The school with the most SEC Player of the Year award winners is Tennessee, with 9 total awards. Six SEC members have yet to have a winner—charter SEC members Alabama and Ole Miss; 2012 arrivals Missouri and Texas A&M; and 2024 arrival Oklahoma

While ten players have won at least a share of the award twice, only one, A'ja Wilson of South Carolina, has won three times.

• [DATA BLOCK]:
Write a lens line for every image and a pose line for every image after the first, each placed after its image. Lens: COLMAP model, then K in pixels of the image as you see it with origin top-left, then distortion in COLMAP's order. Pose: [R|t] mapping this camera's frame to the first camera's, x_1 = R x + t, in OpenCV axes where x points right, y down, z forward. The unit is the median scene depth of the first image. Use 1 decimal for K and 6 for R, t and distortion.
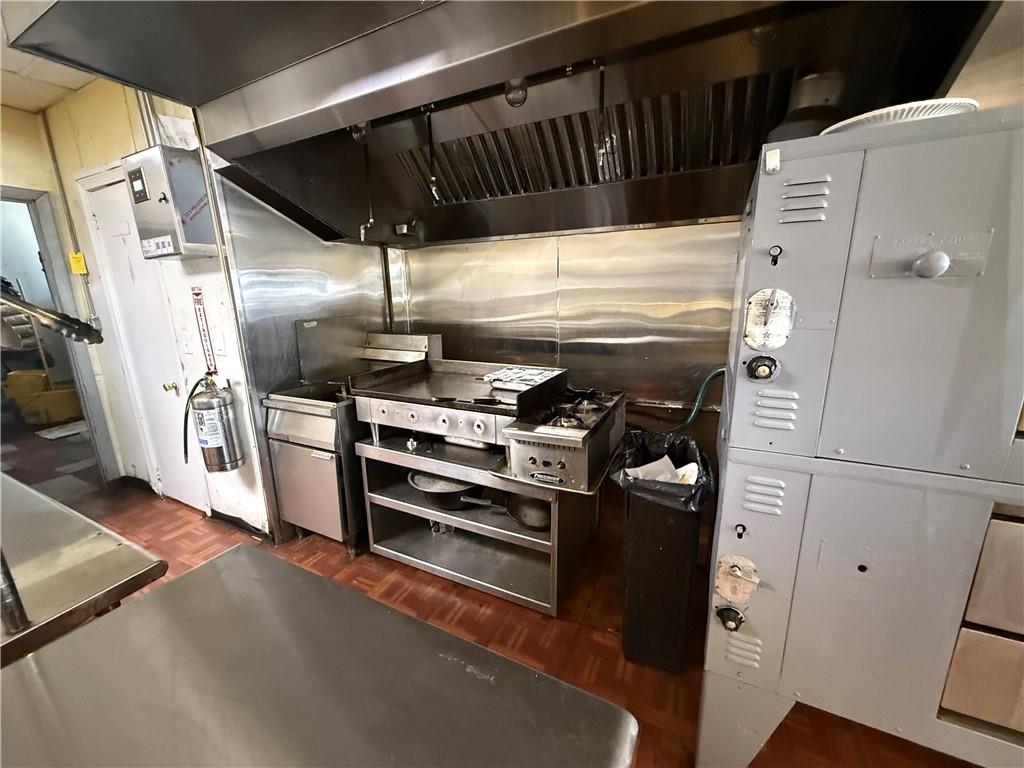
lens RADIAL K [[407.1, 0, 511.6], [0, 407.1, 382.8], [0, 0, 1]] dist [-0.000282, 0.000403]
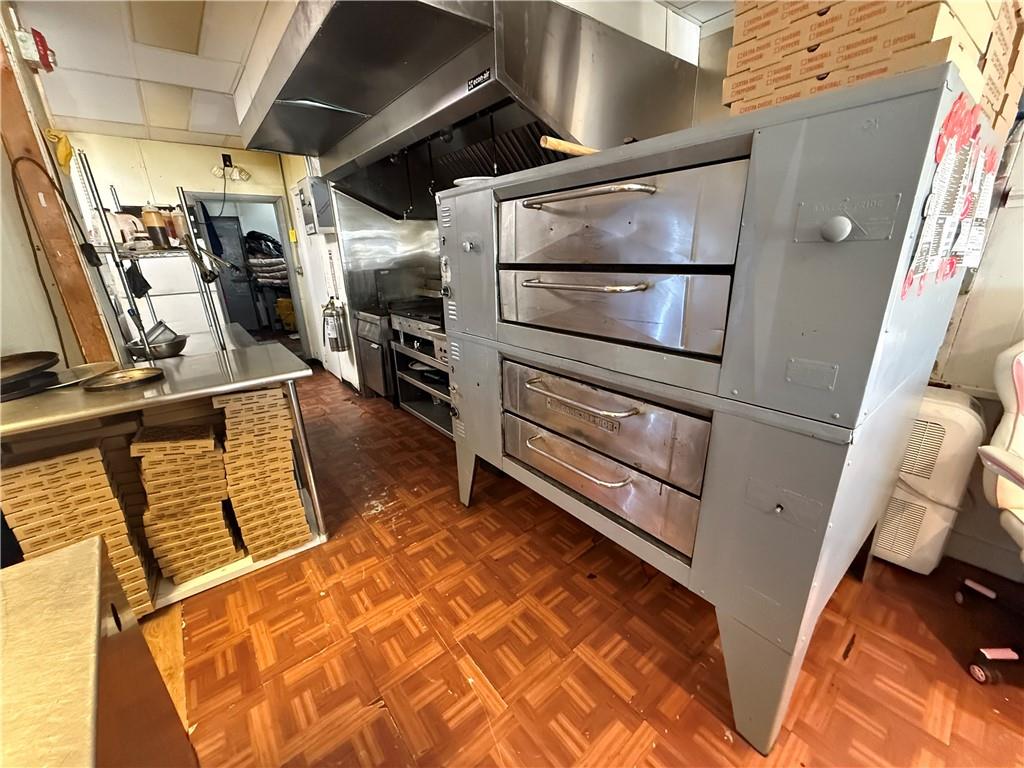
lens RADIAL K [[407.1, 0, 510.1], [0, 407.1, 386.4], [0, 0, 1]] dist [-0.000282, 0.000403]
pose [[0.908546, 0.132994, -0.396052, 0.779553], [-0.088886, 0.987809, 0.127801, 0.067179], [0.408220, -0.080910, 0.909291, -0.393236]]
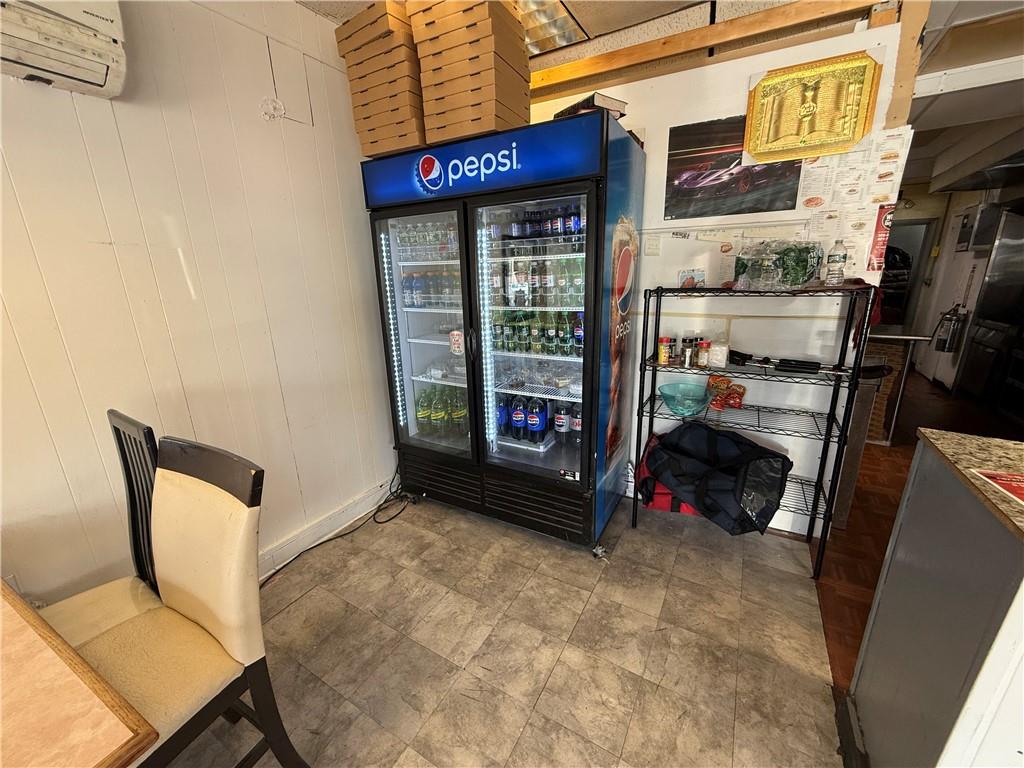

• [EXERCISE INSTRUCTIONS]:
Return the portion of the text on SEC Player of the Year winners between "The school with" and "won three times.", inclusive, copied word for word. The lines have no role in this exercise.

• [OUTPUT]:
The school with the most SEC Player of the Year award winners is Tennessee, with 9 total awards. Six SEC members have yet to have a winner—charter SEC members Alabama and Ole Miss; 2012 arrivals Missouri and Texas A&M; and 2024 arrival Oklahoma

While ten players have won at least a share of the award twice, only one, A'ja Wilson of South Carolina, has won three times.